The Singularity of the Individual
Robo-only advisors can judge a client’s risk tolerance very accurately if the client understands his or her goals, priorities, and situation very well. But how often is this truly the case? Clients often require more complex guidance as they crystallize their aims. A robo-only advisor is incapable of providing this type of guidance. It is not a stretch to believe that the narrow range of environments in which robo-only advisors excel will be a mitigating factor of their success.
It is understood that robo-only advisers are built by very intelligent people, but it appears that these engineers have forgotten the informal definition of an engineer: Someone who performs precision guesswork based on unreliable data provided by those of questionable knowledge. In their present structure, robo-only advisors are not equipped to blend the client’s risk with market risk, both of which are dynamic. Because of this, there is ample reason to think they will have issues maintaining the trust of their user base.
Drawing on my past experience investing in the technology sector, I realized that the objective of technology is to spare people from performing mundane, repetitive tasks.
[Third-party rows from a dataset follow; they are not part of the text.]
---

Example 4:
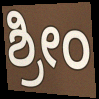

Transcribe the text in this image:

ಶ್ರೀಂ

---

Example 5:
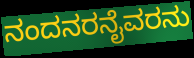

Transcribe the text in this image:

ನಂದನರನೈವರನು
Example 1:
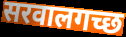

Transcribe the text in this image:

सरवालगच्छ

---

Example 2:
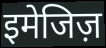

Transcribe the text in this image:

इमेजिज़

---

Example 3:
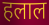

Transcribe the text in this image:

हलाल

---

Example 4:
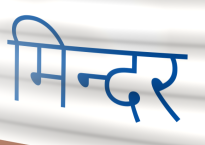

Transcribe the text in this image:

मिन्दर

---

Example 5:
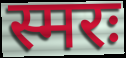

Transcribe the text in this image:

स्मरः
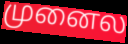
முனைல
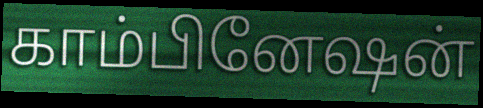
காம்பினேஷன்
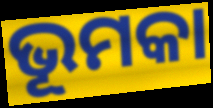
ଭୂମକା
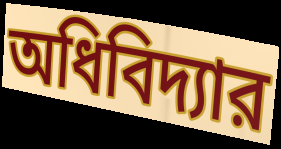
অধিবিদ্যার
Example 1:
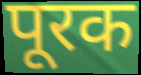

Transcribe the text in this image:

पूरक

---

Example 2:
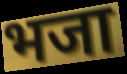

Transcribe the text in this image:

भजा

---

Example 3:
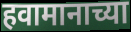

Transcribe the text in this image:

हवामानाच्या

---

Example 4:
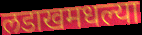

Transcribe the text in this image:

लडाखमधल्या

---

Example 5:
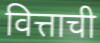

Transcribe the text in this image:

वित्ताची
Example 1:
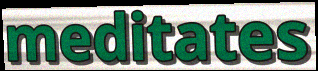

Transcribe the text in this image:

meditates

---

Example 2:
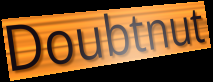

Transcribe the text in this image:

Doubtnut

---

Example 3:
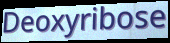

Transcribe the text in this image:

Most innovation drives an increase in productivity by mechanizing repetitive functions that people do by hand. Think about TV dinners: Hot meals are time-consuming and costly to make, but because of the development of microwavable dinners, you simply have to unpackage a meal and pop it in the microwave to have a hot dinner ready. Viola!
However, this type of standardization only works when cooking and eating are viewed as tasks or chores. Tastes change, and most people don’t want to eat the same thing over and over again (Unless it’s pizza — everyone loves pizza). People seem to crave “homecooked” meals, despite the ready availability of microwavable meals. When it comes to food, most of us crave quality and variation. TV dinners fail to account for some people’s desire for customization and craftsmanship.
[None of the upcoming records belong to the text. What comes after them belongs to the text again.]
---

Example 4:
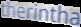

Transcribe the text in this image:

therintha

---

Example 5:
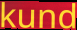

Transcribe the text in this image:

kund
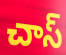
చాస్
Technology has proven highly effective at mechanizing the repetitive functions that hinder our day-to-day lives. It fails, however, at dealing with the exceptions to the rule. Human input, thought, and effort are required to handle tasks that are fluid, unpredictable, and complicated. Unlike people, robo-only advisors cannot easily adapt to new situations, hindering them in any environment that is not static and controlled.
Investing is built on singularities. Every individual has his or her own risk tolerance, return objectives, tax consequences, and family situation that need to be matched to the risks within the markets. The robo-only advisors’ strategy of forcing every investor into predefined buckets no matter the market environment may function when working with millennials, who are in the early years of saving and have adequate time to recover, but it trivializes the priorities and the circumstances that make us all unique.